NFL starts career transition program

Updated: May 20, 2010, 2:53 PM ET
Associated Press

NEW YORK -- The NFL has set up a career transition program for retired players that will begin next month.

A four-day course from June 7-10 at Georgia Tech will launch the program designed to help former players transition from football to the business world. The league will pay for tuition and accommodations.

Participating players will learn about personal finance; launching a new career with realistic expectations; developing a personal brand; communication skills; and the importance of health and well being.

Interested retired players must submit an application along with an essay about their goals for the program.

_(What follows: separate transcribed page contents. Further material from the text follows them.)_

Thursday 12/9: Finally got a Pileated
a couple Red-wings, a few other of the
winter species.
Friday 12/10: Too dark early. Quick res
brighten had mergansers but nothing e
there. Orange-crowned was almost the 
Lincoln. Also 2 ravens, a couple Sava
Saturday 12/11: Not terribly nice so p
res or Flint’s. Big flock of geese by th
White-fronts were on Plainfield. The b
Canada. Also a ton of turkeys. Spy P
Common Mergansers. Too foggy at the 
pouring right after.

The league hopes to accommodate 45 former players per session.

"The career transition program offers us an opportunity to broaden our relationship with the NFL to provide more services to players as they transition into their post-playing careers," NFL Alumni president George Martin said.

One player enrolled in the first session is Thomas Tapeh, a former Minnesota Vikings and Philadelphia Eagles fullback.

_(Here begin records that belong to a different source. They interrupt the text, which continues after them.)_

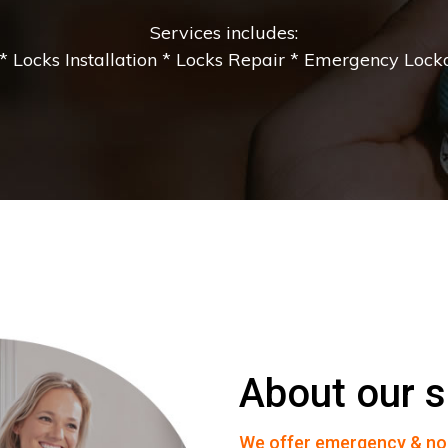
Services includes:
 Locks Installation * Locks Repair * Emergency Lockou
About our s
We offer emergency & no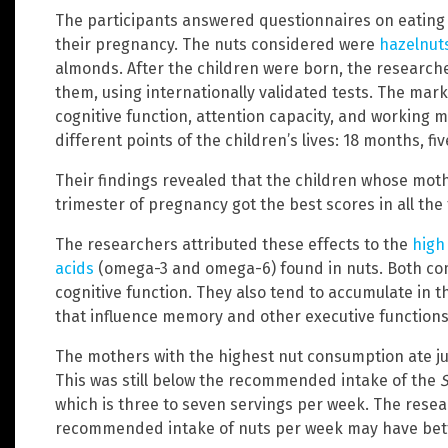
The participants answered questionnaires on eating ha
their pregnancy. The nuts considered were
hazelnut
almonds. After the children were born, the resea
them, using internationally validated tests. The mar
cognitive function, attention capacity, and working 
different points of the children’s lives: 18 months, fi
Their findings revealed that the children whose moth
trimester of pregnancy got the best scores in all the 
The researchers attributed these effects to the
high 
acids
(omega-3 and omega-6) found in nuts. Both c
cognitive function. They also tend to accumulate in th
that influence memory and other executive functions
The mothers with the highest nut consumption ate ju
This was still below the recommended intake of the
S
which is three to seven servings per week. The rese
recommended intake of nuts per week may have bett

"I'm looking forward to learning new things and meeting new people to help in my transition from the game," he said. "Once football is over, life goes on."

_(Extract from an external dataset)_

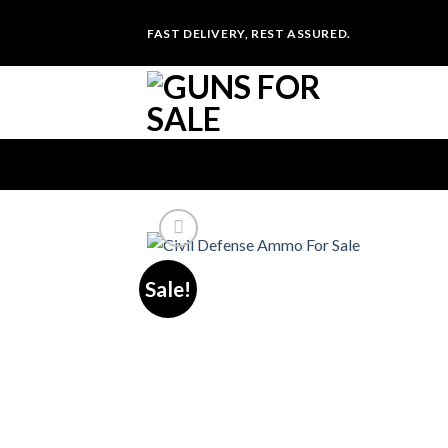
Skip
FAST DELIVERY, REST ASSURED.
to
content
Sale!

"I'm looking forward to learning new things and meeting new people to help in my transition from the game," he said. "Once football is over, life goes on."

It doesn't always go on so smoothly for pro athletes once they leave the game. As Martin points out, he had a wife and four children to take care of when he left the New York Giants.

So any programs that educate former players as they enter "real life" are valuable tools.

"This is absolutely essential," said Martin, who spent 14 years in the NFL, retiring in 1988 with one Super Bowl ring. "Look at the fact there is a high attrition rate for players when they go from the role of professional athletes to the real world. They have a tough time adjusting.

"Aspects of this will address every player, although we recognize there are athletes who have a career path already determined ... For them, this might not be applicable.

"But we hope it has far-reaching implications across a broad spectrum of athletes' needs and concerns. We want to destigmatize the transition."